The main attractions of the Kremlin

One of the striking attractions of the Kazan Kremlin is the Kul Sharif Mosque. Built from snow-white marble, the mosque is decorated with blue domes and minarets. The mosque received its name in honor of the national hero of Tatarstan - Imam Khul Sharif. The imam took a direct part in defending the mosque during the attack by the troops of Ivan the Terrible and was killed. The mosque was burned and rebuilt for the 1000th anniversary of Kazan. Construction took 9 long years and became the main event in the capital's anniversary year. The Kul Sharif complex occupies an area of ​​about 19 thousand sq.m. and consists of a mosque, foundation stone and administrative building. The mosque can accommodate 1,500 people, and the surrounding area can accommodate up to 10,000 people.

The Spaso-Preobrazhensky Monastery and the Annunciation Cathedral of the Kazan Kremlin were built in the middle of the 16th century, the latter was rebuilt, reconstructed and restored several times. Currently, work is underway to connect these complexes to the Museum of Archeology of Tatarstan.
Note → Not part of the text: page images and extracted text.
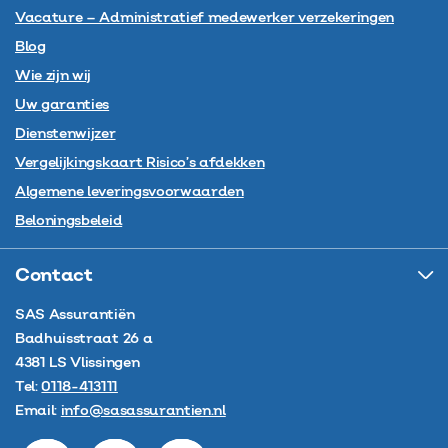
Vacature – Administratief medewerker verzekeringen
Blog
Wie zijn wij
Uw garanties
Dienstenwijzer
Vergelijkingskaart Risico’s afdekken
Algemene leveringsvoorwaarden
Beloningsbeleid
Contact
SAS Assurantiën
Badhuisstraat 26 a
4381 LS
Vlissingen
Tel:
0118-413111
Email:
info@sasassurantien.nl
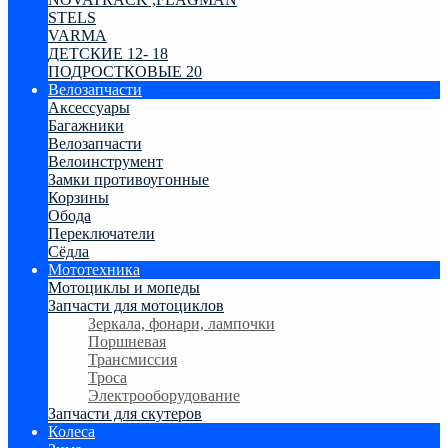
STELS
VARMA
ДЕТСКИЕ 12- 18
ПОДРОСТКОВЫЕ 20
Велозапчасти
Аксессуары
Багажники
Велозапчасти
Велоинструмент
Замки противоугонные
Корзины
Обода
Переключатели
Сёдла
Мототехника
Мотоциклы и мопеды
Запчасти для мотоциклов
Зеркала, фонари, лампочки
Поршневая
Трансмиссия
Троса
Электрооборудование
Запчасти для скутеров
Колеса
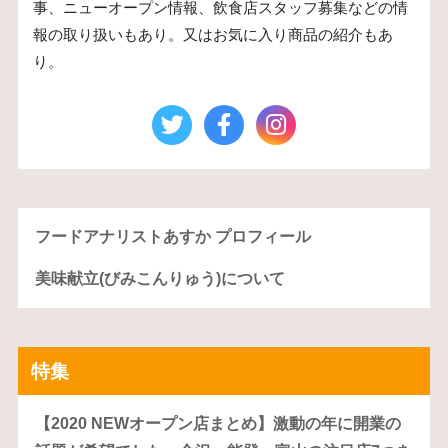
事、ニューオープン情報、飲食店スタッフ募集などの情
報の取り扱いもあり。又はお気に入り商品の紹介もあ
り。
フードアナリストあすか プロフィール
美味献立(びみこんりゅう)について
特集
【2020 NEWオープン店まとめ】激動の年に開業の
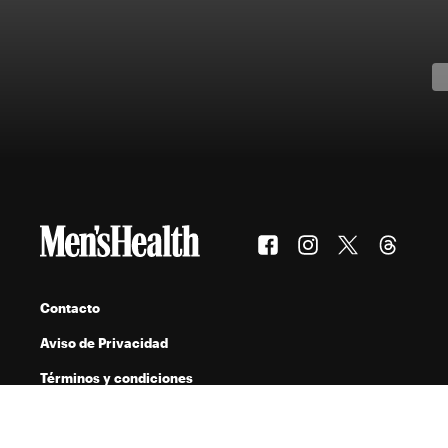
Contacto
Aviso de Privacidad
Términos y condiciones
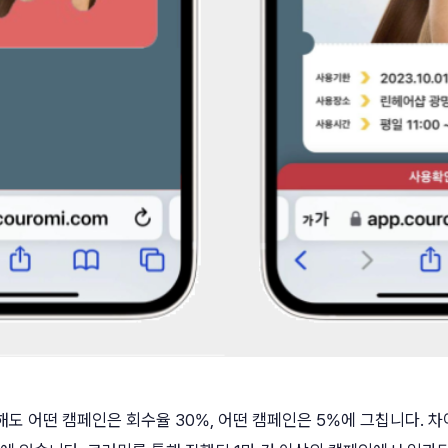
해도 어떤 캠페인은 회수율 30%, 어떤 캠페인은 5%에 그칩니다. 차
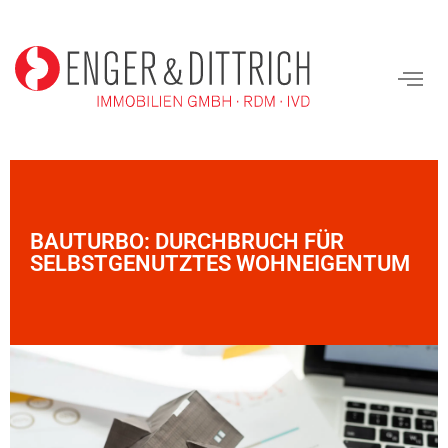
BAUTURBO: DURCHBRUCH FÜR
SELBSTGENUTZTES WOHNEIGENTUM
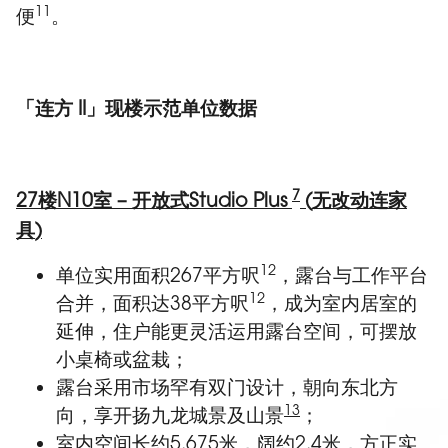
11
便
。
「连方
II
」现楼示范单位数据
7
27
楼
N10
室
–
开放式
Studio Plus
(
无改动连家
具
)
12
单位实用面积267平方呎
，露台与工作平台
12
合并，面积达38平方呎
，成为室内居室的
延伸，住户能更灵活运用露台空间，可摆放
小桌椅或盆栽；
露台采用市场罕有双门设计，朝向东北方
13
向，享开扬九龙城景及山景
；
室内空间长约5.675米，阔约2.4米，方正实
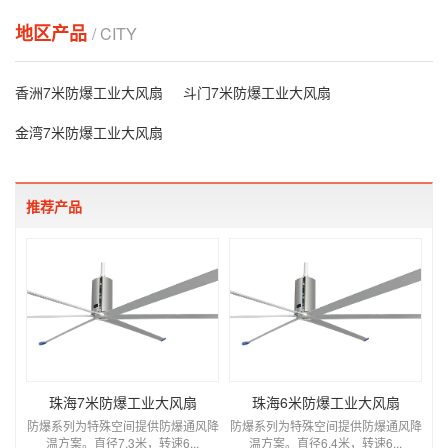
地区产品
/ CITY
香洲7米防爆工业大风扇
斗门7米防爆工业大风扇
金湾7米防爆工业大风扇
推荐产品
珠海7米防爆工业大风扇
珠海6米防爆工业大风扇
防爆系列为特殊空间提供防爆通风降
防爆系列为特殊空间提供防爆通风降
温方案。直径7.3米，转速6...
温方案。直径6.4米，转速6...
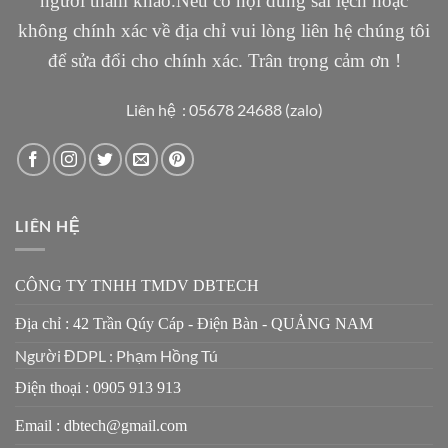
người tham khảo.Nếu có nội dung sai lệch hoặc
không chính xác về địa chỉ vui lòng liên hệ chúng tôi
để sửa đổi cho chính xác. Trân trọng cảm ơn !
Liên hệ : 05678 24688 (zalo)
LIÊN HỆ
CÔNG TY TNHH TMDV DBTECH
Địa chỉ : 42 Trần Qúy Cáp - Điện Bàn - QUẢNG NAM
Người ĐDPL : Phạm Hồng Tú
Điện thoại : 0905 913 913
Email : dbtech@gmail.com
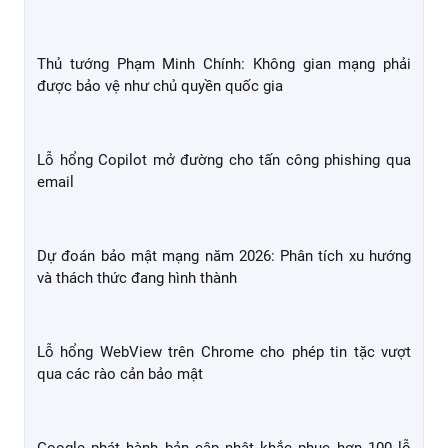
Cập nhật bản vá lỗ hổng bảo mật tháng 3/2026
Thủ tướng Phạm Minh Chính: Không gian mạng phải
được bảo vệ như chủ quyền quốc gia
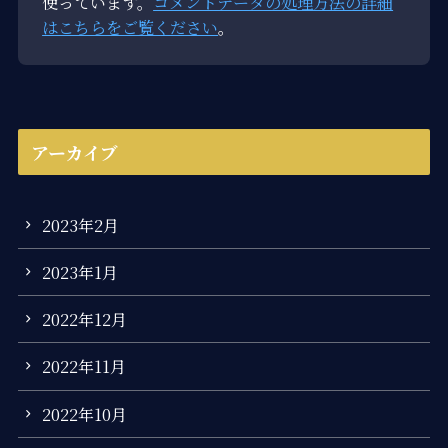
使っています。
コメントデータの処理方法の詳細
はこちらをご覧ください
。
アーカイブ
2023年2月
2023年1月
2022年12月
2022年11月
2022年10月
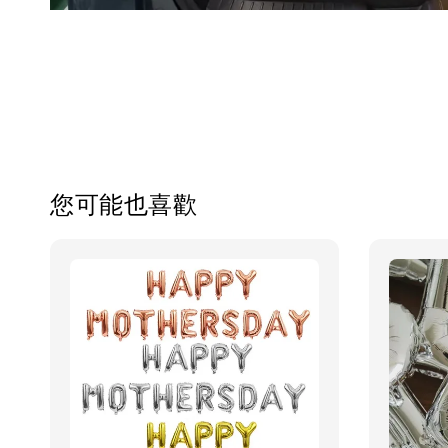
您可能也喜歡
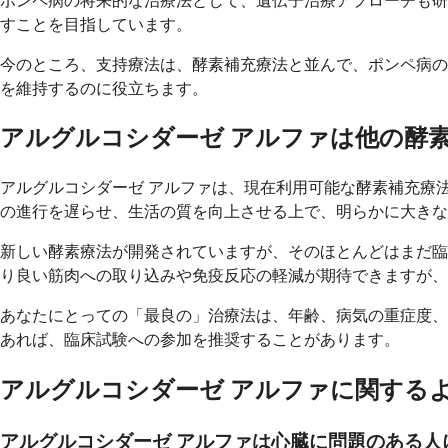
ポンペ病の将来的な治療法として、遺伝子治療アプローチも研
すことを目指しています。
今のところ、支持療法は、酵素補充療法と並んで、ポンペ病の
を維持するのに役立ちます。
アルグルコシダーゼ アルファは他の酵
アルグルコシダーゼ アルファは、現在利用可能な酵素補充療
の進行を遅らせ、生活の質を向上させる上で、明らかに大きな
新しい酵素療法が開発されていますが、そのほとんどはまだ臨
り良い筋肉への取り込みや免疫反応の軽減が期待できますが、
あなたにとっての「最良の」治療法は、年齢、病気の重症度、
あれば、臨床試験への参加を推奨することがあります。
アルグルコシダーゼ アルファに関する
アルグルコシダーゼ アルファは心臓に問題のある人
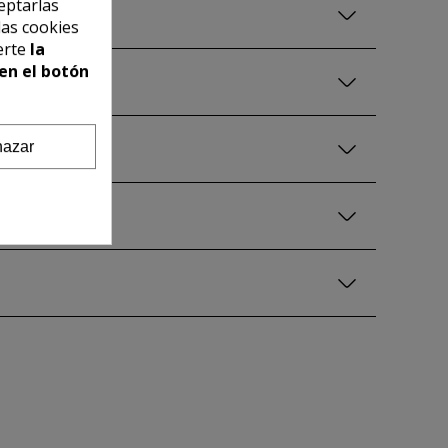
eptarlas
las cookies
erte
la
en el botón
azar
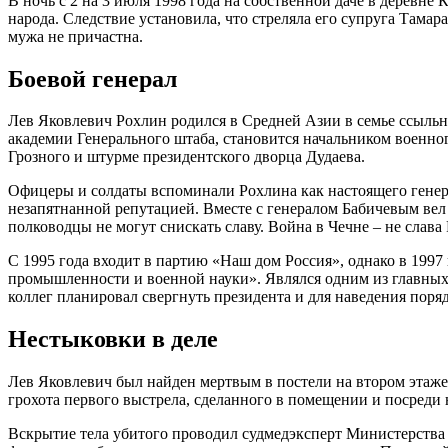
В ночь с 2 на 3 июля 1998 года на собственной даче в деревн
народа. Следствие установила, что стреляла его супруга Тама
мужа не причастна.
Боевой генерал
Лев Яковлевич Рохлин родился в Средней Азии в семье ссыльн
академии Генерального штаба, становится начальником военно
Грозного и штурме президентского дворца Дудаева.
Офицеры и солдаты вспоминали Рохлина как настоящего генерал
незапятнанной репутацией. Вместе с генералом Бабичевым вел 
полководцы не могут снискать славу. Война в Чечне – не слава Р
С 1995 года входит в партию «Наш дом Россия», однако в 199
промышленности и военной науки». Являлся одним из главных 
коллег планировал свергнуть президента и для наведения поряд
Нестыковки в деле
Лев Яковлевич был найден мертвым в постели на втором этаже.
грохота первого выстрела, сделанного в помещении и посреди 
Вскрытие тела убитого проводил судмедэксперт Министерства о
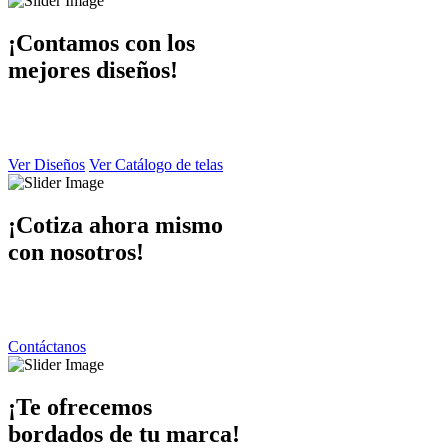
¡Contamos con los
mejores diseños!
En Dibaccy contamos con un ámplio catálogo de diseños y telas atrac
y de calidad el cual puede apreciar en este sitio web.
Ver Diseños
Ver Catálogo de telas
¡Cotiza ahora mismo
con nosotros!
Ponemos a su disposición una atención personalizada por parte de nue
contáctanos y responderemos de inmediato.
Contáctanos
¡Te ofrecemos
bordados de tu marca!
Another attraction of the Kazan Kremlin is the Siyumbike Tower, which is part of the Presidential Complex. The tower, 58 meters high, has a peculiar tilt to the side at 1.8 m from the axis. Thanks to the strengthening work carried out in 1998, it was possible to stop the fall of the tower.

Excursions around the Kazan Kremlin

The Kazan Kremlin is located in the central part of the capital of the republic. You can get here by public transport to the "TSUM" stop, or by metro to the "Kremlevskaya" station.

Entrance to the territory of the Kazan Kremlin is free for all visitors. Here you can order both group and individual tour. They will take you to all the important places and tell you a lot interesting information from the history of the fortress.